(Excerpted passage)
The process is the meaning. Arsham casts an object, then stages its decay, so the work is about time doing the carving rather than the artist. A camera you recognize, frozen mid-collapse, lands harder than any abstract sculpture because the brain fills in what it used to be. This is the same logic FO traced when [Arsham turned nostalgia into a discipline the art world pays for](/quick/daniel-arsham-turned-nostalgia-into-a-discipline-and-the-art-world-paid-him-for-it-mmwqjgdx). The familiar object, ruined, is the whole engine.
## 2007 To 2010. Never Shown Until Now.
Here is the reason to actually go. Time Fold includes a group of early drawings made between 2007 and 2010 that have never been exhibited publicly before. They show that Arsham's idea of fictional archaeology, the eroded future, the artifact-from-tomorrow framing, was fully formed years before the sculptures that made him famous.
That changes how you read the whole career. Most artists arrive at a signature idea by accident and spend years backfilling a story. These drawings argue the opposite for Arsham: the thesis came first, on paper, and the crystal busts and decayed sneakers were execution, not discovery. For collectors and curators, early work that predates the market is the rarest thing in any survey, because it is the proof of intent. It is the difference between a brand and an idea.
(End Excerpted passage)
Prompt 1.
Write out the part of the Daniel Arsham article that starts with "That changes how" and goes on through "and an idea.".
Prompt 2.
Extend the Daniel Arsham article, picking up after its final sentence.
(Source data)
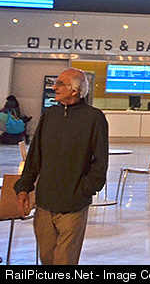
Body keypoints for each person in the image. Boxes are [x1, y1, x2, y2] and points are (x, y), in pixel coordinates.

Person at [15, 68, 108, 266]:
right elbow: (35, 156)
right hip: (45, 203)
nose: (54, 87)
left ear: (75, 90)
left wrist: (84, 189)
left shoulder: (94, 117)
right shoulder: (50, 114)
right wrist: (24, 187)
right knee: (47, 258)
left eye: (60, 83)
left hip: (73, 204)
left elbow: (100, 162)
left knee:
(End Source data)
Your response 1.
That changes how you read the whole career. Most artists arrive at a signature idea by accident and spend years backfilling a story. These drawings argue the opposite for Arsham: the thesis came first, on paper, and the crystal busts and decayed sneakers were execution, not discovery. For collectors and curators, early work that predates the market is the rarest thing in any survey, because it is the proof of intent. It is the difference between a brand and an idea.

Your response 2.
## Perrotin Runs This Through August 8
Read the placement. Perrotin, Arsham's longtime gallery, is staging this at its London space tied to Claridges, and the run length matters. June 5 to August 8 is a full summer show, not a two-week pop-in, which is how a gallery signals it considers an exhibition canonical rather than commercial. Arsham has shown with Perrotin for years, including [the Various Thoughts show that opened in March](/quick/daniel-arsham-various-thoughts-opens-march-5-at-perrotin), and the [book and poster signing at Claridges](/quick/daniel-arsham-perrotin-london-claridges-signing-june-18-2026-da7k4mx) is the access layer wrapped around it.
The market context is plain. Arsham sits in a rare lane where the gallery wall, the auction record, and the collaboration pipeline all feed each other. A survey-scale show with never-seen early work is a value event, because it deepens the catalogue raisonne and gives the secondary market more provenance to price against.
## The Drawings Are The Asset
The verdict. Time Fold is the strongest Arsham presentation in London in years, and the 2007 to 2010 drawings are the line item that will matter in a decade. The crystallised busts will pull the crowds. The paper will pull the historians.
Two facts make this more than a victory lap. First, exhibiting the pre-fame drawings publicly establishes a documented origin point for fictional archaeology, which retroactively raises the seriousness of everything that followed. Second, a near-two-decade survey staged across a full summer at Perrotin London is an institutional bid, the gallery positioning Arsham as a historical figure and not just a market favorite. Go for the busts. Stand longer at the drawings.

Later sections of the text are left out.